Work task 1 »
Using the passage about Force of Nature, answer each question below.
(a) In what year did Clover Hogan found Force of Nature, and how old was she?
(b) About what share of Force of Nature's revenue comes from private donations?
(c) Which conference did Hogan attend in 2015, and in what city was it held?
Work task 2 »
Decide whether each statement agrees with the passage about Force of Nature, and quote the words that settle it.
(a) As of spring 2023, Force of Nature had a team of 11.
(b) Clover Hogan no longer leads Force of Nature.
(c) Hogan was a student at a school in Indonesia when she attended COP 21.

Passage »
They say youth is wasted on the young, but with Clover Hogan, that wasn’t the case. She embarked on a journey to understand the global climate threat in high school. What she learned put her on a path to activism and entrepreneurship, and at the age of 19 in 2019, she founded Force of Nature to carry the climate fight across generations.

Graphic of Force of Nature logo

On one level, Force of Nature is an education and advocacy organization. It consults with businesses and participates in workshops and youth advisory boards to connect young activists with corporate leaders. It also facilitates student workshops and teacher training and develops educational resources.

It’s the way they go about it that’s different. Force of Nature sells many of its services and uses the funds (along with private donations, which account for about 60% of its revenue) to train and equip young people like Hogan to participate on the global climate stage and effect transformative change. In doing so, they combat growing eco-anxiety among youth and provide tools for transforming feelings of frustration about climate inaction into strategies and techniques for getting things done.

Those feelings of frustration are at the heart of everything Force of Nature does, said Kat Hamilton, Force of Nature’s Partnerships and Programmes Director. As of spring 2023, Hamilton is on a team of 11 at Force of Nature, which Hogan still leads.

“What we need is just for people to take action on things they care about,” Hamilton said. “It sounds too simple, but the reality is that the way we’re taught and the structures in place leave people feeling overwhelmed. But we can’t shut down just because those emotions are difficult.”

Activating a Global Community of Change Makers

Hogan’s student experiences within the climate activist community left her feeling overwhelmed too. As a 16-year-old in 2015, while a student at Green School Bali in Indonesia, she attended the COP 21 UN Climate Change Conference in Paris, a budding climate activist optimistic that world leaders would find ways to reverse the trends she was learning about.

As she recounts in a video, participating with corporates and organizations at COP 21 left her feeling their climate commitment was window dressing designed to perpetuate the status quo.

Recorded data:
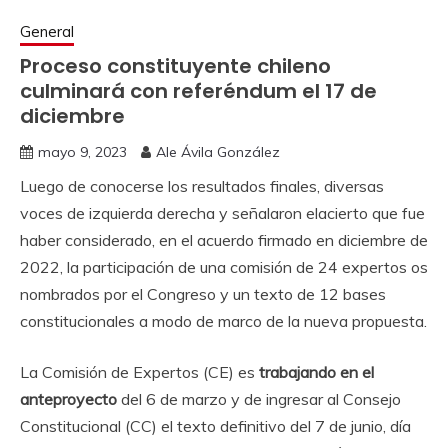
General
Proceso constituyente chileno
culminará con referéndum el 17 de
diciembre
mayo 9, 2023
Ale Ávila González
Luego de conocerse los resultados finales, diversas
voces de izquierda derecha y señalaron elacierto que fue
haber considerado, en el acuerdo firmado en diciembre de
2022, la participación de una comisión de 24 expertos os
nombrados por el Congreso y un texto de 12 bases
constitucionales a modo de marco de la nueva propuesta.
La Comisión de Expertos (CE) es
trabajando en el
anteproyecto
del 6 de marzo y de ingresar al Consejo
Constitucional (CC) el texto definitivo del 7 de junio, día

Your solution 1 »
(a) 2019, at age 19
(b) About 60%
(c) The COP 21 UN Climate Change Conference, in Paris

Your solution 2 »
(a) Yes: "As of spring 2023, Hamilton is on a team of 11 at Force of Nature"
(b) No: "which Hogan still leads"
(c) Yes: "while a student at Green School Bali in Indonesia"